* **READING TEXT**:
::::::::

Times Higher Education Supplement, June 2001

YOU have to admire the man's spirit. In 1682, Bartholomew Sharpe had just cheated the hangman's noose. Aged 32, he had about 16 years of piracy behind him, but in the previous two years had got himself into some particularly hot water.

He and 330 buccaneers had done what generations of Englishmen had dreamed of doing. After hacking their way across the jungles of Panama, they had stolen a fleet of Spanish ships and embarked on an unprecedented orgy of looting and murder up and down Spain's "private lake" - the South Pacific.

Unknown to Sharpe, this was all going down very badly back in Blighty. A fickle Government had just signed a peace treaty with the Spanish and the mayhem he was wreaking in the Pacific, while positively encouraged when he had set sail, was now a major threat to the new policy.

An execution court was waiting for him when he returned to Plymouth and his fate looked even more gloomy when the Spanish ambassador was appointed as chief prosecutor. Luckily , however, Sharpe had managed to snatch a copy of the Spanish charts of the South Pacific during one bloody raid in the Pacific and this precious intelligence appears to have persuaded the crown to arrange his escape from the hangman. In an age when the death penalty was common for much lesser crimes, Sharpe was set free upon payment of eight shillings and four pence.

Indeed, the authorities offered him a chance to go straight with a commission to command the admiralty sloop Bonetta, while the newly formed Royal Society was eager to talk to him about his west-east rounding of Cape Horn on his way home from the South Pacific, the first time it had been done by an Englishman. His sighting of icebergs on the journey appeared to disprove the then popular theory that there was a large habitable land mass south of America. All in all, a respectable life seemed to beckon.

::::::::

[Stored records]
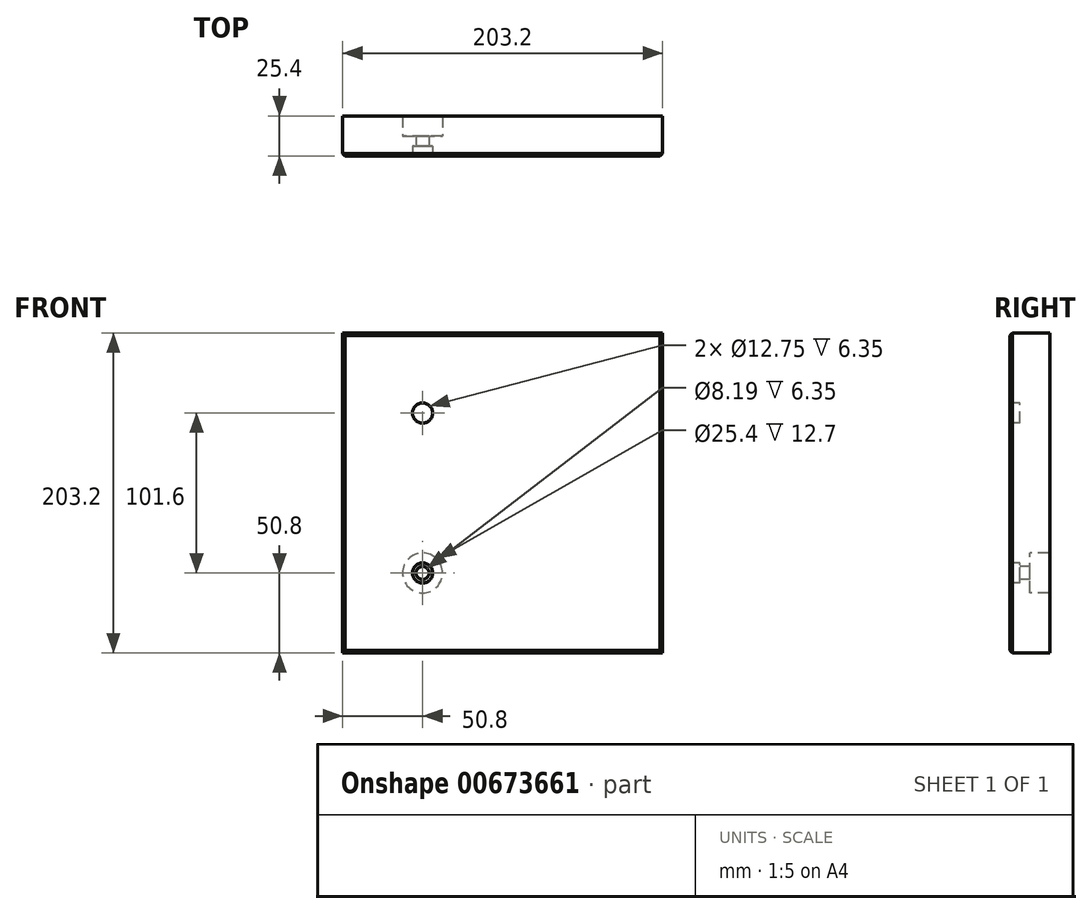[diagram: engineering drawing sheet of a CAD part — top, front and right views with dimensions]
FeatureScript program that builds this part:
annotation { "Feature Type Name" : "Feature", "Feature Type Description" : "" }
export const myFeature = defineFeature(function(context is Context, id is Id, definition is map)
    precondition{}
    {
        {
            var Q0;
            Q0=qCreatedBy(makeId("Front.planeOp"),FACE);
            var sketch = newSketch(context, id + "F0", { "sketchPlane" : qUnion([Q0])});
            skLineSegment(sketch, "E0.bottom", {"start": v(101.6, 101.6) * mm, "end": v(-101.6, 101.6) * mm});
            skLineSegment(sketch, "E0.top", {"start": v(101.6, -101.6) * mm, "end": v(-101.6, -101.6) * mm});
            skLineSegment(sketch, "E0.left", {"start": v(101.6, 101.6) * mm, "end": v(101.6, -101.6) * mm});
            skLineSegment(sketch, "E0.right", {"start": v(-101.6, 101.6) * mm, "end": v(-101.6, -101.6) * mm});
            skPoint(sketch, "E0.middle", {"position": v(0, 0) * mm});
            skSolve(sketch);
        }
        {
            var Q0;
            Q0 = qSketchRegion(id + "F0", true);
            extrude(context, id + "F1", {"entities" : qUnion([Q0]), "endBound" : BoundingType.SYMMETRIC, "depth" : 25.4 * mm, "offsetDistance" : 25.4 * mm});
        }
        {
            var Q0;
            Q0=makeQuery(id+"F1.opExtrude","CAP_FACE",FACE,{"disambiguationData":[OSD([sQuery(id+"F0.wireOp",EDGE,"E0.bottom"),sQuery(id+"F0.wireOp",EDGE,"E0.top"),sQuery(id+"F0.wireOp",EDGE,"E0.left"),sQuery(id+"F0.wireOp",EDGE,"E0.right")])],"isStart":false});
            chamfer(context, id + "F2", {"entities" : qUnion([Q0]), "width" : 1.52 * mm, "tangentPropagation" : true});
        }
        {
            var Q0;
            Q0=makeQuery(id+"F1.opExtrude","CAP_FACE",FACE,{"disambiguationData":[OSD([sQuery(id+"F0.wireOp",EDGE,"E0.bottom"),sQuery(id+"F0.wireOp",EDGE,"E0.top"),sQuery(id+"F0.wireOp",EDGE,"E0.left"),sQuery(id+"F0.wireOp",EDGE,"E0.right")])],"isStart":false});
            var sketch = newSketch(context, id + "F3", { "sketchPlane" : qUnion([Q0])});
            skCircle(sketch, "E1", {"center": v(-50.8, -50.8) * mm, "radius": 12.7 * mm});
            skSolve(sketch);
        }
        {
            var Q0;
            Q0=makeQuery(id+"F3.imprint","IMPRINT",FACE,{"disambiguationData":[TD([[makeQuery(id+"F3.imprint","IMPRINT",EDGE,{"derivedFrom":sQuery(id+"F3.wireOp",EDGE,"E1")}),1.0]])]});
            extrude(context, id + "F4", {"entities" : qUnion([Q0]), "operationType" : NewBodyOperationType.REMOVE, "endBound" : BoundingType.THROUGH_ALL, "oppositeDirection" : true, "depth" : 25.4 * mm, "offsetDistance" : 25.4 * mm});
        }
        {
            var Q0;
            Q0=makeQuery(id+"F1.opExtrude","CAP_FACE",FACE,{"disambiguationData":[OSD([sQuery(id+"F0.wireOp",EDGE,"E0.bottom"),sQuery(id+"F0.wireOp",EDGE,"E0.top"),sQuery(id+"F0.wireOp",EDGE,"E0.left"),sQuery(id+"F0.wireOp",EDGE,"E0.right")])],"isStart":false});
            var sketch = newSketch(context, id + "F5", { "sketchPlane" : qUnion([Q0])});
            skCircle(sketch, "E2", {"center": v(-50.8, 50.8) * mm, "radius": 12.7 * mm});
            skCircle(sketch, "E3", {"center": v(-50.8, 50.8) * mm, "radius": 4.1 * mm});
            skCircle(sketch, "E4", {"center": v(-50.8, -50.8) * mm, "radius": 4.1 * mm});
            skCircle(sketch, "E5", {"center": v(-50.8, -50.8) * mm, "radius": 12.7 * mm});
            skSolve(sketch);
        }
        {
            var Q0;
            Q0 = qSketchRegion(id + "F5", true);
            extrude(context, id + "F6", {"entities" : qUnion([Q0]), "operationType" : NewBodyOperationType.ADD, "oppositeDirection" : true, "depth" : 12.7 * mm, "offsetDistance" : 25.4 * mm});
        }
        {
            var Q0;
            Q0=makeQuery(id+"F6.boolean.opBoolean","MERGE",FACE,{"derivedFrom":[makeQuery(id+"F1.opExtrude","CAP_FACE",FACE,{"disambiguationData":[OSD([sQuery(id+"F0.wireOp",EDGE,"E0.bottom"),sQuery(id+"F0.wireOp",EDGE,"E0.top"),sQuery(id+"F0.wireOp",EDGE,"E0.left"),sQuery(id+"F0.wireOp",EDGE,"E0.right")])],"isStart":false}),makeQuery(id+"F6.opExtrude","CAP_FACE",FACE,{"disambiguationData":[OSD([sQuery(id+"F5.wireOp",EDGE,"E2"),sQuery(id+"F5.wireOp",EDGE,"E3")])],"isStart":true}),makeQuery(id+"F6.opExtrude","CAP_FACE",FACE,{"disambiguationData":[OSD([sQuery(id+"F5.wireOp",EDGE,"E4"),sQuery(id+"F5.wireOp",EDGE,"E5")])],"isStart":true})]});
            var sketch = newSketch(context, id + "F7", { "sketchPlane" : qUnion([Q0])});
            skCircle(sketch, "E6", {"center": v(-50.8, 50.8) * mm, "radius": 6.38 * mm});
            skCircle(sketch, "E7", {"center": v(-50.8, -50.8) * mm, "radius": 6.38 * mm});
            skSolve(sketch);
        }
        {
            var Q0;
            Q0 = qSketchRegion(id + "F7", true);
            extrude(context, id + "F8", {"entities" : qUnion([Q0]), "operationType" : NewBodyOperationType.REMOVE, "oppositeDirection" : true, "depth" : 6.35 * mm, "offsetDistance" : 25.4 * mm});
        }
    });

::::::::

* **WORK REQUIRED**: Continue the article about Bartholomew Sharpe above, starting right after its last sentence.

* **WRITTEN ANSWER**:
So, what did he do? He bought a leaky vessel in the Thames and used her to seize the first foreign ship he came across - a French vessel off the South Downs. He then set sail for the Caribbean and resumed his piracy. In 1686, he was again charged and again acquitted. He was retried and escaped once more. The last we hear of Sharpe, he is lame and being held in custody by a nervous Danish governor of the island of St Thomas.

The aisles are likely to be packed when James Kelly, of Worcester College, Oxford, tells the full story of Captain Sharpe's exploits at the 70th Anglo-American Conference of Historians on July 5. Indeed, it would be no surprise if there was a Hollywood scriptwriter or two in the audience. If the mythical figure of the pirate has become one of the most enduring icons of western culture, Sharpe's life appears to have everything we want from a member of that fraternity: daring, dastardly and, perhaps most importantly, a seemingly incorrigible ability to make a monkey out of authority.

Pirates are ambiguous icons. They have inspired generations of myth-makers - from Robert Louis Stevenson, through Errol Flynn's scriptwriters, to the cartoonists of Captain Pugwash - and yet their trade is in violence. Walking the gang plank was just the sanitised version. The French pirate Montbars Languedoc, for example, became famous for slitting the stomachs of his victims, nailing a coil of their guts to the mast and applying a burning log to their buttocks so the intestines would be danced out of the body for the enjoyment of his crew.

Hardly the stuff of bedtime stories but Philip de Souza, a lecturer at St Mary's College, Stawberry Hill, London, believes this reputation for extreme violence, far from being an impediment to pirates as popular heroes, offers a first clue to understanding their allure. "These are people who do not conform to the normal constraints of society. They are seen as having super appetites, they are sexually potent and they are extremely violent. Add to that the fact that they can roam the oceans and you have a type of rebel without even the geographical restrictions of land-based bandits. They allow us to imagine what we might do if we did not have to obey the rules. They represent freedom."

So far so good, says Marcus Rediker of Pittsburgh University, but such analysis of the symbolic potential of pirates and other bandits fails to acknowledge the place their actual behaviour has had in establishing them in our cultural imagination. "As it turns out, their actual motivations are almost as good as their romantic image," he says. "A pirate ship was a place of freedom."

Rediker is one of a growing band of historians who believe buccaneers of the golden age of Anglo-American piracy in the 17th and 18th centuries - the period that furnishes many of our modern ideas about the sea robber - practised a kind of brutal egalitarianism and proto-democracy that posed a serious political challenge to the authoritarian establishment of their time. Researcher Peter Linebaugh, has called pirate ships "17th-century Soviets on water".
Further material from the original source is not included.